§ GIVEN INFORMATION:
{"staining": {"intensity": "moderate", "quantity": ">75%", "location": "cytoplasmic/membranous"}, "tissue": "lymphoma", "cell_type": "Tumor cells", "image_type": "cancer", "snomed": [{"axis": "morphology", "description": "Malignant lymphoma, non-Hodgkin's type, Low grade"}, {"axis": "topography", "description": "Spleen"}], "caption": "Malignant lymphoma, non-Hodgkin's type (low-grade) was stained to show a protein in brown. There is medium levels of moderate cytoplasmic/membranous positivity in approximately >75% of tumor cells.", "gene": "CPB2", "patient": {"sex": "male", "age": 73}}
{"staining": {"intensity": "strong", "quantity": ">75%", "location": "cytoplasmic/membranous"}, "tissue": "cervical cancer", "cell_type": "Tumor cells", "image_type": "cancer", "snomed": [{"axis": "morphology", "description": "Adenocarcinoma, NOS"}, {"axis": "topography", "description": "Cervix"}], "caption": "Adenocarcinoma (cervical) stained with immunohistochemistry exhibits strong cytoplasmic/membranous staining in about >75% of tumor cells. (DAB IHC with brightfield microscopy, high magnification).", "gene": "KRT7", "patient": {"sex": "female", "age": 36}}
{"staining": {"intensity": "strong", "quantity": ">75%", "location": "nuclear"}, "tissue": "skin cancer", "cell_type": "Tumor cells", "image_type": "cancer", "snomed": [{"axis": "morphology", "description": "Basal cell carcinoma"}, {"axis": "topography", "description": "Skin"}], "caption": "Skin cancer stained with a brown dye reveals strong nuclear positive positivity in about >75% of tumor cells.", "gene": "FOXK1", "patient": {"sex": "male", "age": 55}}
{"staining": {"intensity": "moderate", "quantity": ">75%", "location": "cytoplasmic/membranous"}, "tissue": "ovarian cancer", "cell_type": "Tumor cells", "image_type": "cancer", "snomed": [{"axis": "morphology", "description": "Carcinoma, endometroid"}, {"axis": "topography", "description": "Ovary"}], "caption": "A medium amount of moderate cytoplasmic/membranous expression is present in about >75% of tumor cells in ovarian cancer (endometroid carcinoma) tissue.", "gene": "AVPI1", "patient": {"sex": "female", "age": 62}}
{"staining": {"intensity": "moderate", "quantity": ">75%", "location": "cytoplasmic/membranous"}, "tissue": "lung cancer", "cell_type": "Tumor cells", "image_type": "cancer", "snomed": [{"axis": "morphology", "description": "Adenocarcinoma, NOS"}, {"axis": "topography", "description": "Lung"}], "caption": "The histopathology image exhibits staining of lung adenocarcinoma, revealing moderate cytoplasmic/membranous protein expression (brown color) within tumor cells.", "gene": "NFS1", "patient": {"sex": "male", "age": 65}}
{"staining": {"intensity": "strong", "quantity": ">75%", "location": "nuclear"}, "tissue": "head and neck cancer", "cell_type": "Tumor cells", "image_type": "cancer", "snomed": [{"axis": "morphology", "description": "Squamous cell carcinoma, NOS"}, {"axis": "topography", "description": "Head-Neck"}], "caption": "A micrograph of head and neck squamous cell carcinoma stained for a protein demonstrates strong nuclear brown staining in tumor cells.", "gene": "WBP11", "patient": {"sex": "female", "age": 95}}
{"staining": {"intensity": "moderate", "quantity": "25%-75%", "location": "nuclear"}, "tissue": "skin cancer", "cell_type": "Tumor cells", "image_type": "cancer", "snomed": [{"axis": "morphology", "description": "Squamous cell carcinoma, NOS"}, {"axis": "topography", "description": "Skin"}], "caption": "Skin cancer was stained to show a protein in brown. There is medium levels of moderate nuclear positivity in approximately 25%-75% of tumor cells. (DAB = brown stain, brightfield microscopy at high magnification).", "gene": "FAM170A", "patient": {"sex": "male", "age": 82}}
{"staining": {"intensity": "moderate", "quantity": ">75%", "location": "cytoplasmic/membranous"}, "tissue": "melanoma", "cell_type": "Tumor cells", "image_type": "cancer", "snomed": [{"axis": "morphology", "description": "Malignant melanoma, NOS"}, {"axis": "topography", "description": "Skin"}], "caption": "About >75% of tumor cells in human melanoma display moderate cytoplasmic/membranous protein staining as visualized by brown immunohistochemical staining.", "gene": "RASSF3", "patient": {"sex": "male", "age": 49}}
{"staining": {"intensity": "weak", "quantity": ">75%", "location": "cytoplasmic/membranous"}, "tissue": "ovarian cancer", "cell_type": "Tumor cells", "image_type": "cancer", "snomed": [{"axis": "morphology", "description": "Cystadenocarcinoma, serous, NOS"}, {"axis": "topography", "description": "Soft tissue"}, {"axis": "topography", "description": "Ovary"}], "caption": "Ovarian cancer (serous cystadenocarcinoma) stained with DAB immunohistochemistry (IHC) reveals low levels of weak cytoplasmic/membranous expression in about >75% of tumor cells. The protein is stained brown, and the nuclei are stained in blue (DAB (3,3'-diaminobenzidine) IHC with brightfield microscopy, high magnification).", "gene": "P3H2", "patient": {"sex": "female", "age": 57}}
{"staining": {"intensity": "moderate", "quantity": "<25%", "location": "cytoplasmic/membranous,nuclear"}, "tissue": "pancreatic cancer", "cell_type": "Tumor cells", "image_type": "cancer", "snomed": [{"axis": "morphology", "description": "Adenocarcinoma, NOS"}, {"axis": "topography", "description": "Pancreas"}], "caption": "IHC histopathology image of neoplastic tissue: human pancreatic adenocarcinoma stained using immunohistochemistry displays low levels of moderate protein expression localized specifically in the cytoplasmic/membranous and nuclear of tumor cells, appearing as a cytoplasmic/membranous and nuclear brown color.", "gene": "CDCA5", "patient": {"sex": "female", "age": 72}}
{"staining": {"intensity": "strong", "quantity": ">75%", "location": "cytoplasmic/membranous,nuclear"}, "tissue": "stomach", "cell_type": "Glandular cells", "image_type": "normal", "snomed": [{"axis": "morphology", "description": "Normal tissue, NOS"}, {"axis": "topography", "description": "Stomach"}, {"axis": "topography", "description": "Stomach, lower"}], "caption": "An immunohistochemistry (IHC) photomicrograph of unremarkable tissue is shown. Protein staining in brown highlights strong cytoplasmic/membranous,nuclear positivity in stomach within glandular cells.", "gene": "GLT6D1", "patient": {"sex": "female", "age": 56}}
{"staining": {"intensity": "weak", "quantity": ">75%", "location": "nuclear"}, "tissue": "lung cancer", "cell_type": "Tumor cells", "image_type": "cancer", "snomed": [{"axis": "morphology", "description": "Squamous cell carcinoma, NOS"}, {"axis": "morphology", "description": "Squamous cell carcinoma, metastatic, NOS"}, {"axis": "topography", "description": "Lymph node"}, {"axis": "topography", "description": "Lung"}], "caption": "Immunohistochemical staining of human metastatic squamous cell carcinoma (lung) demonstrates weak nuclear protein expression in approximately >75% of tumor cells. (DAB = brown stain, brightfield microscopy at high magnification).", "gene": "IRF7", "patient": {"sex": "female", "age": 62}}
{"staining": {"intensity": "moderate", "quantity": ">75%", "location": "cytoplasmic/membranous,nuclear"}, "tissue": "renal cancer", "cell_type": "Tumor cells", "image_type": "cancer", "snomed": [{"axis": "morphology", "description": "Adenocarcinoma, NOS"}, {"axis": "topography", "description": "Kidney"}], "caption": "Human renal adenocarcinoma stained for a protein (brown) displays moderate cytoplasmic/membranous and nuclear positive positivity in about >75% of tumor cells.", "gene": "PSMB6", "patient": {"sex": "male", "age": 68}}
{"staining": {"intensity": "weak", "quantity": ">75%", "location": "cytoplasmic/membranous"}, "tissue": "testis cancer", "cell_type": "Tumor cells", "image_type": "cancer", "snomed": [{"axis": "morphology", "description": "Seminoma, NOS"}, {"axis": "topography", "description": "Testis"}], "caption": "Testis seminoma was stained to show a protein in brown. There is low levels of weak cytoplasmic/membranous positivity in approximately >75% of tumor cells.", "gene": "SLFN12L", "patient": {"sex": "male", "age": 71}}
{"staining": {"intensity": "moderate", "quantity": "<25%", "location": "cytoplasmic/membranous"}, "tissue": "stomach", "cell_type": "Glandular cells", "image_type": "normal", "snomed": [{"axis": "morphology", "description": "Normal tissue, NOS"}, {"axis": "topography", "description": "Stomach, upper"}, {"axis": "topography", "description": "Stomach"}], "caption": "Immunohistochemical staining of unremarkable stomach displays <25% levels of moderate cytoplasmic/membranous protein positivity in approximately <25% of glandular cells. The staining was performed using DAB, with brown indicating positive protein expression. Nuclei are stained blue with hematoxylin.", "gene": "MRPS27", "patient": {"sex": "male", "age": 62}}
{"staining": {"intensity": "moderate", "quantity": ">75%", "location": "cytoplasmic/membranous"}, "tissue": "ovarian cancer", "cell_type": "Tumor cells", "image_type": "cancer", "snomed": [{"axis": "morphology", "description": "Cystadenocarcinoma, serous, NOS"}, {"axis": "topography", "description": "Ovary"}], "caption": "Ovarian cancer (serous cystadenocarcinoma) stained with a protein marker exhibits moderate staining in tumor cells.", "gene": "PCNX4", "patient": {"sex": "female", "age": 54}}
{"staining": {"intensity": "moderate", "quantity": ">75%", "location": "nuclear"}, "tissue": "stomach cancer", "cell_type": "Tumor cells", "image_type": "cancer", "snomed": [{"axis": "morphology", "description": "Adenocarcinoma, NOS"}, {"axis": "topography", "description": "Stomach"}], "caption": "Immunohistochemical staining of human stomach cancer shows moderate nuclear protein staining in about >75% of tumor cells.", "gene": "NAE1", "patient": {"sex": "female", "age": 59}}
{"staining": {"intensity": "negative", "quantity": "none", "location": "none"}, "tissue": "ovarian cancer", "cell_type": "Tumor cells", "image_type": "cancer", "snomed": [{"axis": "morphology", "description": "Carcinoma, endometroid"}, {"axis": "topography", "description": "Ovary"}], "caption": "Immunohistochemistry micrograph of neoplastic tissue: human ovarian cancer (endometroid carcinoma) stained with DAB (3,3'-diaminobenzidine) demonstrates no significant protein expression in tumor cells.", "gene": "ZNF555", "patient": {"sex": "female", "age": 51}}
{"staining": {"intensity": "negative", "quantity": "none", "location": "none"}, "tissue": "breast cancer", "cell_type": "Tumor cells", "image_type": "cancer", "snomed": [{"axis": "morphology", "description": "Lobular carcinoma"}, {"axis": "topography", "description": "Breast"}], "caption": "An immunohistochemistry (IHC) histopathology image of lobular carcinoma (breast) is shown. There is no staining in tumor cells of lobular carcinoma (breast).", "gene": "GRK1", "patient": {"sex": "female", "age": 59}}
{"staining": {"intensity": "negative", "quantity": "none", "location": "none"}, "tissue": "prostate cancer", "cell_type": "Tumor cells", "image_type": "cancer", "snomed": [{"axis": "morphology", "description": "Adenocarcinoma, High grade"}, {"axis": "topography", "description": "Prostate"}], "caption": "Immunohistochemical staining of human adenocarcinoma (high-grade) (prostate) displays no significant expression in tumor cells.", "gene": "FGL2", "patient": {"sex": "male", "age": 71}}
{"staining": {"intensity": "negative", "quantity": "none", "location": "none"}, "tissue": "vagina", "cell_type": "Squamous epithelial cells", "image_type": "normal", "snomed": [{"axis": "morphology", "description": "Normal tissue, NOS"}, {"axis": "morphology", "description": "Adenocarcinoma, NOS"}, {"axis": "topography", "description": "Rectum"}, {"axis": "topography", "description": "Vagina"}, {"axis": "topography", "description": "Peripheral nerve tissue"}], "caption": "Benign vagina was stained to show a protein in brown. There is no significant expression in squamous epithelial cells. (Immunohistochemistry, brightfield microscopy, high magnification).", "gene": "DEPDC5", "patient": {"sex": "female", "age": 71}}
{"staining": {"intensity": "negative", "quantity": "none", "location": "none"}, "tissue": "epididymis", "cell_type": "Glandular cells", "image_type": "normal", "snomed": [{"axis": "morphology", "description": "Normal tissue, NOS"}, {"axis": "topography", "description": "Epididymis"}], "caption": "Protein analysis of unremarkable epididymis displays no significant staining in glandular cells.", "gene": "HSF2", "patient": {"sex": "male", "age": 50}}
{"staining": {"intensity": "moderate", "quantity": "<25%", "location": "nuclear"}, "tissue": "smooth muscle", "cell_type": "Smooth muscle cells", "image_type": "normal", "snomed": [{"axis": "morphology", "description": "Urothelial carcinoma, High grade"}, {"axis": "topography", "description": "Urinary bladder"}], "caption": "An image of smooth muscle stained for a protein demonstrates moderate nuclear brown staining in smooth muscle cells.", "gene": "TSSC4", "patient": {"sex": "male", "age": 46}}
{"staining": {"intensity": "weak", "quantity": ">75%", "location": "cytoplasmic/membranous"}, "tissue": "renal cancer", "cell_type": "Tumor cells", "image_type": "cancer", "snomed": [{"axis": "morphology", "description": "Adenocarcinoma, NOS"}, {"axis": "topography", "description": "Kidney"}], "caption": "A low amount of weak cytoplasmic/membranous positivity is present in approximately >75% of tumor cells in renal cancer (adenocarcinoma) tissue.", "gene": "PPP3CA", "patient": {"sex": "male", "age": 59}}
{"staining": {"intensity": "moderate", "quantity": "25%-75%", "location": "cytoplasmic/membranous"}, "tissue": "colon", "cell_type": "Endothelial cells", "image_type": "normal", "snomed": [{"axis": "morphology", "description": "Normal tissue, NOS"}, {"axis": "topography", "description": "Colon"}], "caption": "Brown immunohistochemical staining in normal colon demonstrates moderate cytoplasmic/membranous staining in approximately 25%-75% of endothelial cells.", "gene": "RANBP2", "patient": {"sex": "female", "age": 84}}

§ TASK PROMPT: Your task is to transcribe, with no changes, only the lines of the listing above that lie between the line holding "of human adenocarcinoma" and the line holding "analysis of unremarkable", inclusive.

§ PROBLEM SOLUTION:
{"staining": {"intensity": "negative", "quantity": "none", "location": "none"}, "tissue": "prostate cancer", "cell_type": "Tumor cells", "image_type": "cancer", "snomed": [{"axis": "morphology", "description": "Adenocarcinoma, High grade"}, {"axis": "topography", "description": "Prostate"}], "caption": "Immunohistochemical staining of human adenocarcinoma (high-grade) (prostate) displays no significant expression in tumor cells.", "gene": "FGL2", "patient": {"sex": "male", "age": 71}}
{"staining": {"intensity": "negative", "quantity": "none", "location": "none"}, "tissue": "vagina", "cell_type": "Squamous epithelial cells", "image_type": "normal", "snomed": [{"axis": "morphology", "description": "Normal tissue, NOS"}, {"axis": "morphology", "description": "Adenocarcinoma, NOS"}, {"axis": "topography", "description": "Rectum"}, {"axis": "topography", "description": "Vagina"}, {"axis": "topography", "description": "Peripheral nerve tissue"}], "caption": "Benign vagina was stained to show a protein in brown. There is no significant expression in squamous epithelial cells. (Immunohistochemistry, brightfield microscopy, high magnification).", "gene": "DEPDC5", "patient": {"sex": "female", "age": 71}}
{"staining": {"intensity": "negative", "quantity": "none", "location": "none"}, "tissue": "epididymis", "cell_type": "Glandular cells", "image_type": "normal", "snomed": [{"axis": "morphology", "description": "Normal tissue, NOS"}, {"axis": "topography", "description": "Epididymis"}], "caption": "Protein analysis of unremarkable epididymis displays no significant staining in glandular cells.", "gene": "HSF2", "patient": {"sex": "male", "age": 50}}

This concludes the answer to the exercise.